═════ GIVEN DATA ═════
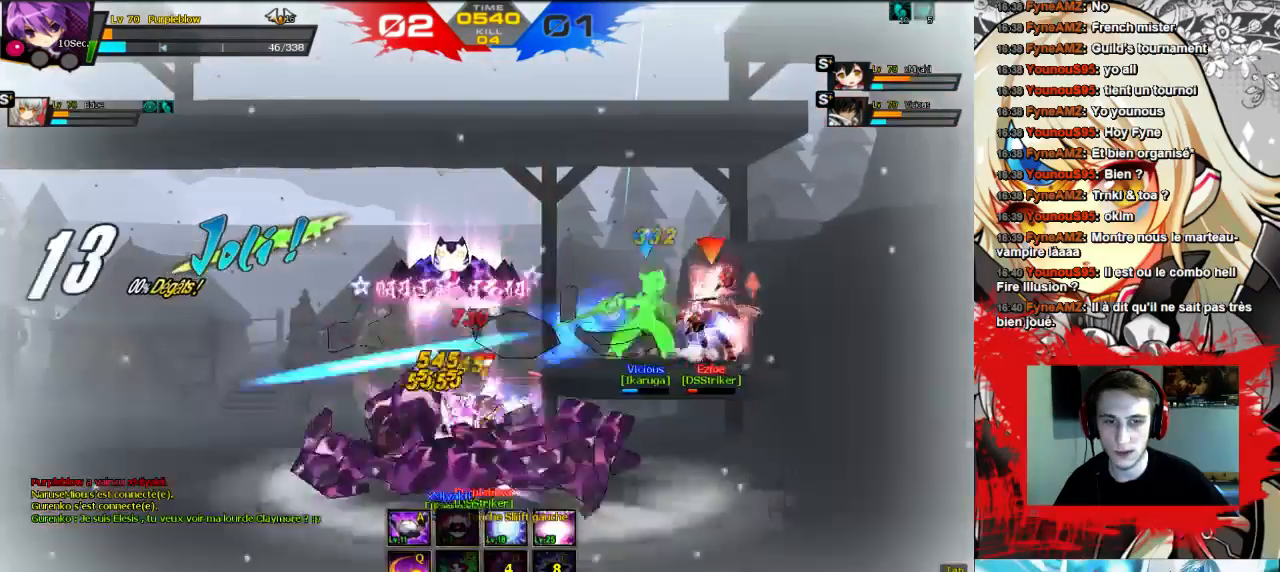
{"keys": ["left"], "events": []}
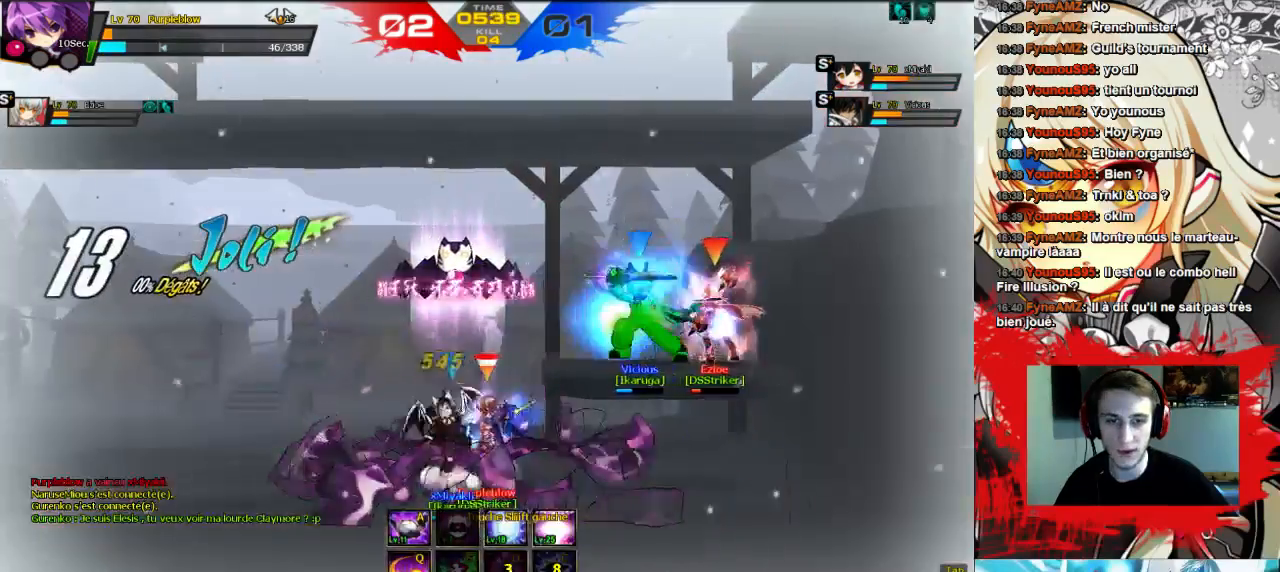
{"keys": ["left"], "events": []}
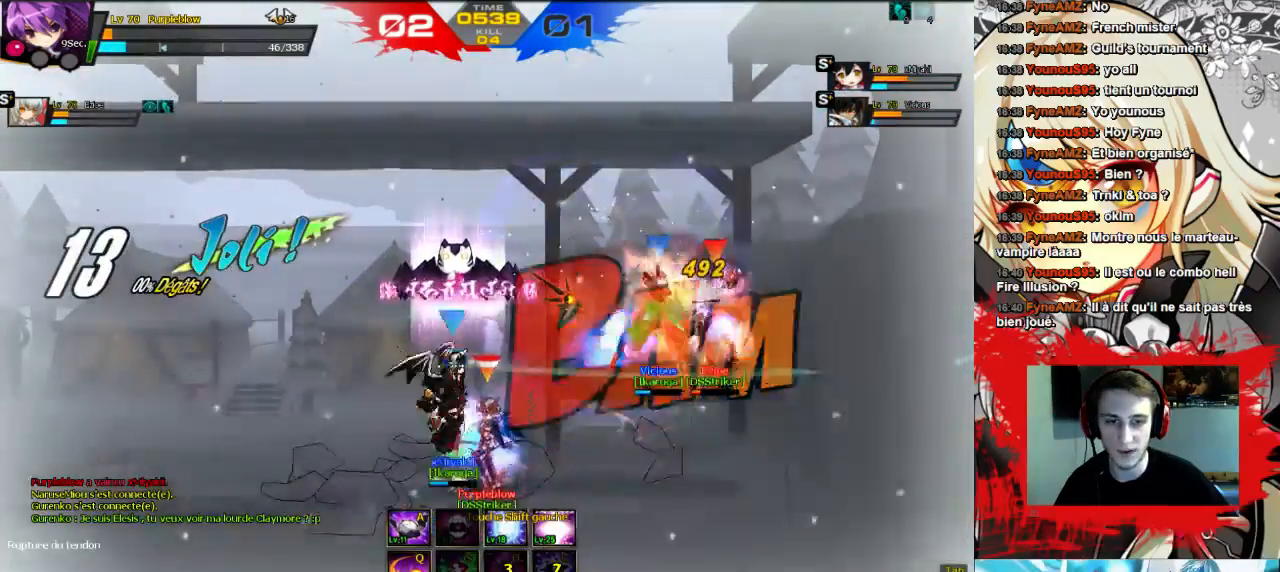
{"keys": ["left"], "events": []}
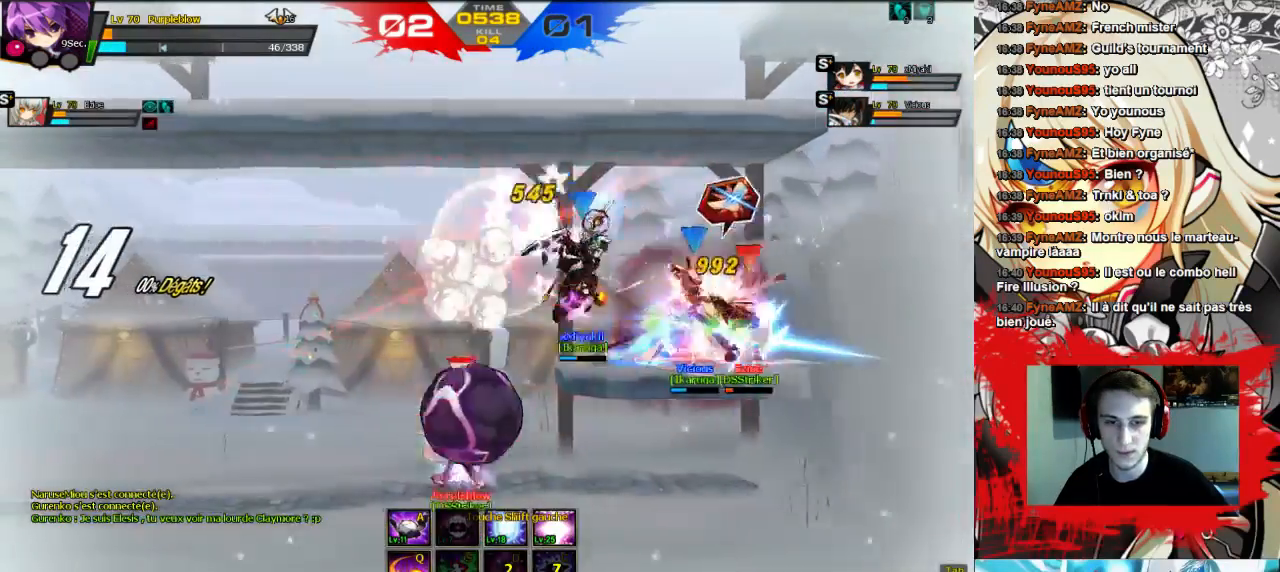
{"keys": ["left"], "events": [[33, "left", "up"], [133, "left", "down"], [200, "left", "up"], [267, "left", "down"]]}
═════
● **DESCRIPTION OF THE TASK**
What is needed is an exact copy of all the data, with no images in it.

● **RESULT FOR THIS EXERCISE**
{"keys": ["left"], "events": []}
{"keys": ["left"], "events": []}
{"keys": ["left"], "events": []}
{"keys": ["left"], "events": [[33, "left", "up"], [133, "left", "down"], [200, "left", "up"], [267, "left", "down"]]}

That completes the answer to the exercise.